Before passing prompts to the generator, an anonymization step is applied to mask private names in the input text. This step employs the DeepMount00/universal_ner_ita model, a zero-shot named entity recognition model tailored specifically for Italian language texts. It detects and replaces personal names with a generic placeholder to ensure privacy and compliance with data protection requirements.
To support provenance and responsible AI deployment, the generator module employs watermarking functionality. Each generated text is embedded with a statistical or algorithmic watermark using adapted scripts from lm-watermarking. This watermarking allows for subsequent identification and verification of text provenance, making it possible to establish attribution, monitor outputs in downstream systems, and prevent unauthorized reuse. Incorporating watermarking is critical in legal and compliance contexts, as it helps to reliably track which texts were generated by this pipeline.
The repository supports flexible model loading for the generation stage, integrating Hugging Face Transformers with optional PEFT adapters for fine-tuned causal, seq2seq, and encoder-only models, alongside Ollama for local LLM inference, enabling hardware-optimized deployment across diverse architectures.
Logging is embedded in each module using Python's built-in logging library, with loggers named by module to enable granular control and avoid root logger conflicts. Messages are categorized by levels (DEBUG for diagnostics, INFO for workflow tracking, WARNING/ERROR for issues) and output to console for real-time monitoring while persisting to timestamped files in logs/ for auditing and debugging in the RAG pipeline.
This project follows a modular structure, and each script can be executed as a module using Python's -m flag from the repository's root directory. This approach ensures that relative imports are resolved correctly.

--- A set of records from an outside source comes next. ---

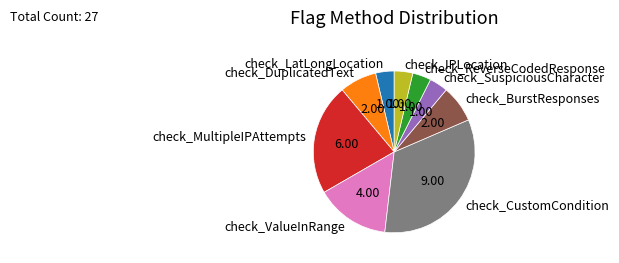

Does check_CustomCondition account for over 50% of the chart?

No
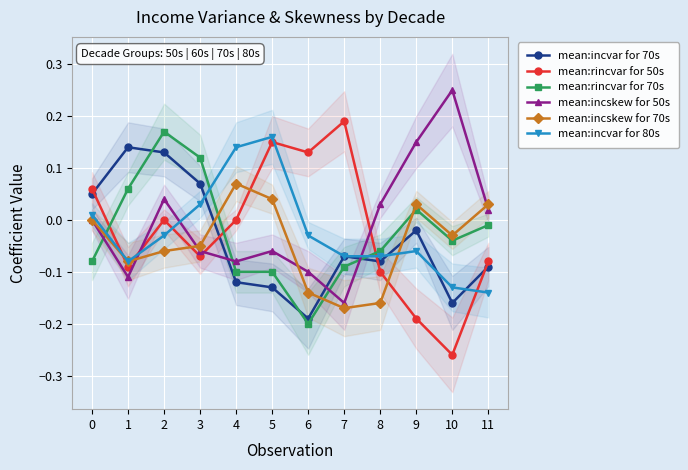

What is the difference between the maximum and minimum values in the mean:incvar for 80s series?

0.3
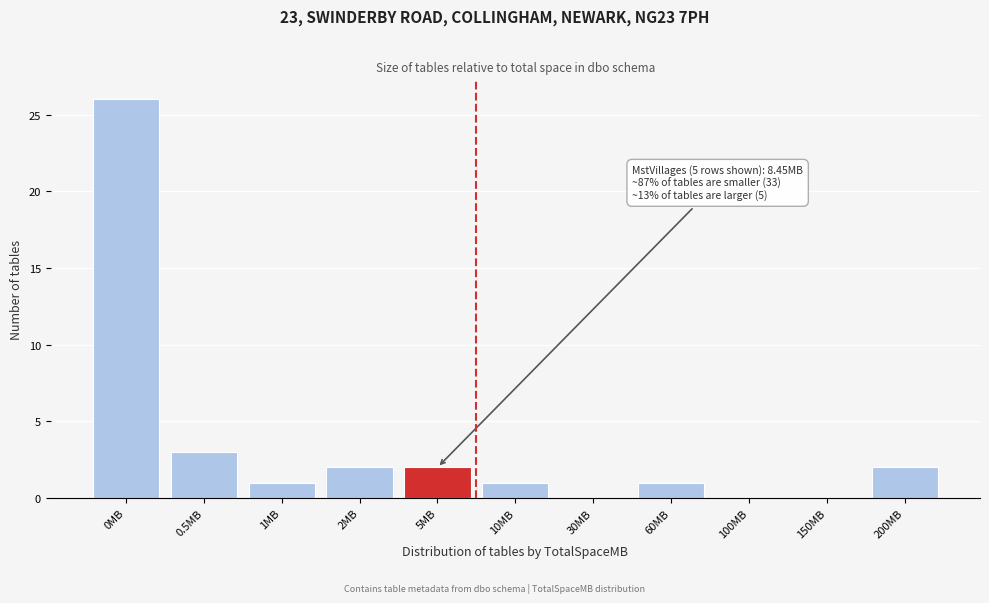

Reading left to right, what are all the values shown in this chart?

0MB=26	0.5MB=3	1MB=1	2MB=2	5MB=2	10MB=1	30MB=0	60MB=1	100MB=0	150MB=0	200MB=2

To run the complete RAG pipeline (after installing all required dependencies), execute:
python -m main
Note: This project is under active development. Expect changes in structure and functionality in the near future.
This project incorporates watermarking functionality from the lm-watermarking repository, developed by John Kirchenbauer et al., licensed under the Apache License, Version 2.0. The script watermark_processor.py (e.g., extended_watermark_processor.py) is included in src/generation/ while the scripts alternative_prf_schemes.py, homoglyphs.py, and normalizers.py are included in src/utils/watermarking/. Their associated LICENSE file is included in (third_party/LICENSE.md). The scripts are adapted to integrate with the LLMGenerator class for watermarking AI-generated legal text outputs in the RAG pipeline.
This project also uses the anonymization model from DeepMount00/universal_ner_ita · Hugging Face to mask personal names in Italian texts as part of the prompt preprocessing step.
This project is licensed under the Apache License, Version 2.0 (the "License"). You may not use, copy, modify, or distribute this project except in compliance with the License. A copy of the License is included in the LICENSE file in this repository.
Unless required by applicable law or agreed to in writing, software distributed under the License is distributed on an "AS IS" BASIS, WITHOUT WARRANTIES OR CONDITIONS OF ANY KIND, either express or implied. See the License for the specific language governing permissions and limitations.